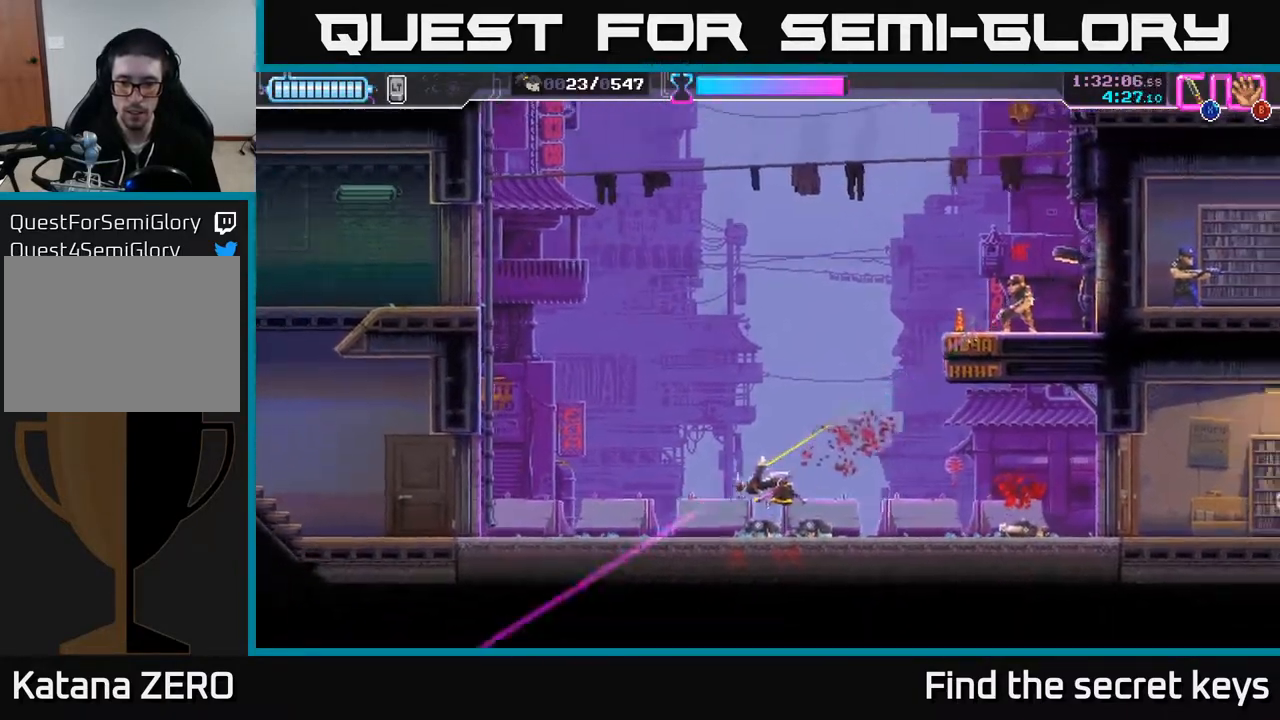
{"buttons": [], "left_stick": "center", "right_stick": "center", "events": [[167, "left_stick", "center"], [250, "A", "down"], [367, "A", "up"], [417, "A", "down"], [500, "A", "up"]]}
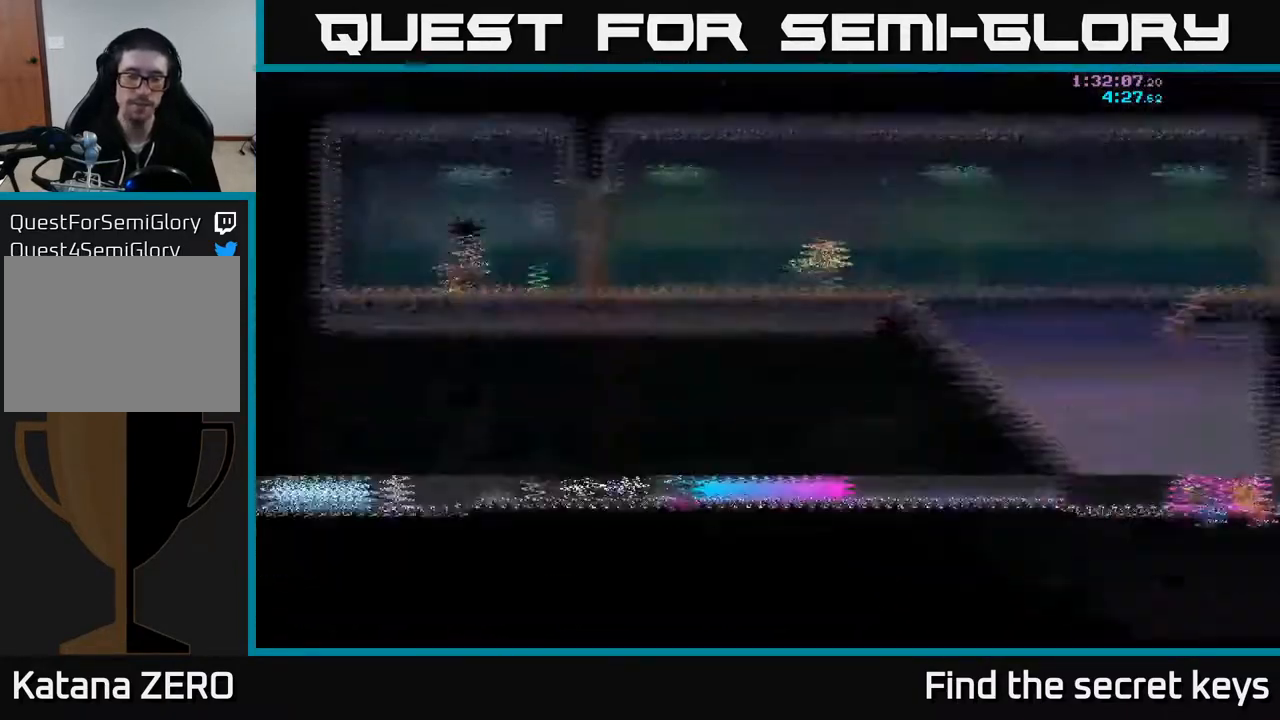
{"buttons": ["B"], "left_stick": "right", "right_stick": "center", "events": [[233, "left_stick", "right"], [483, "B", "down"]]}
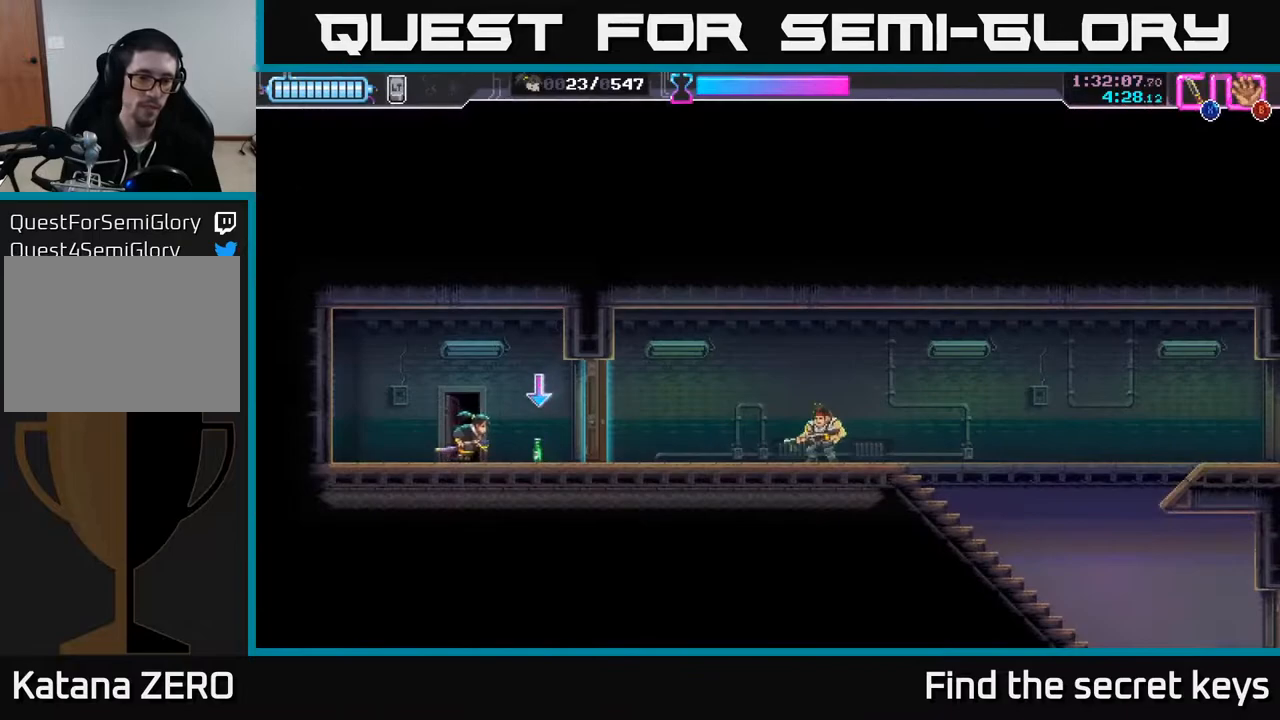
{"buttons": [], "left_stick": "right", "right_stick": "center", "events": [[33, "B", "up"], [150, "X", "down"], [200, "X", "up"]]}
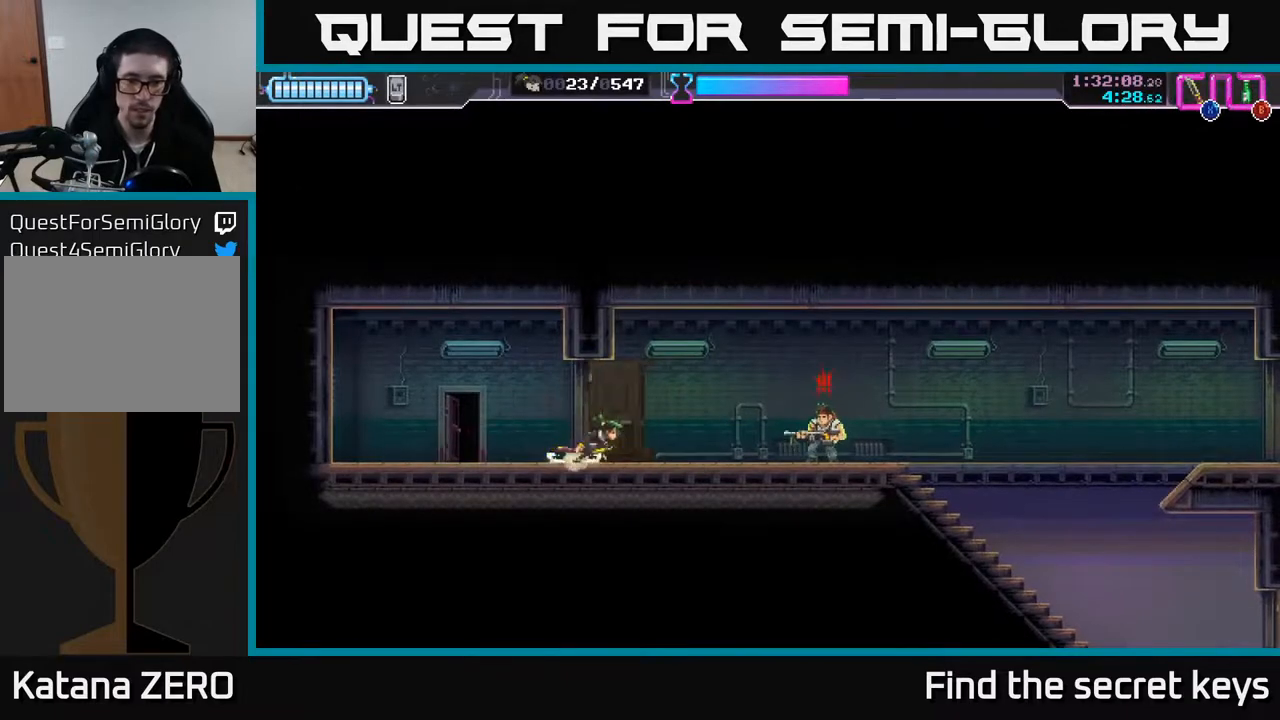
{"buttons": [], "left_stick": "right", "right_stick": "center", "events": [[17, "R2", "down"], [100, "R2", "up"], [283, "X", "down"], [300, "left_stick", "center"], [350, "X", "up"], [417, "left_stick", "right"]]}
=-=-=-=-=
GOAL OF THE EXERCISE. Go through the material above and retype every line exactly, without the images.

TASK RESPONSE.
{"buttons": [], "left_stick": "center", "right_stick": "center", "events": [[167, "left_stick", "center"], [250, "A", "down"], [367, "A", "up"], [417, "A", "down"], [500, "A", "up"]]}
{"buttons": ["B"], "left_stick": "right", "right_stick": "center", "events": [[233, "left_stick", "right"], [483, "B", "down"]]}
{"buttons": [], "left_stick": "right", "right_stick": "center", "events": [[33, "B", "up"], [150, "X", "down"], [200, "X", "up"]]}
{"buttons": [], "left_stick": "right", "right_stick": "center", "events": [[17, "R2", "down"], [100, "R2", "up"], [283, "X", "down"], [300, "left_stick", "center"], [350, "X", "up"], [417, "left_stick", "right"]]}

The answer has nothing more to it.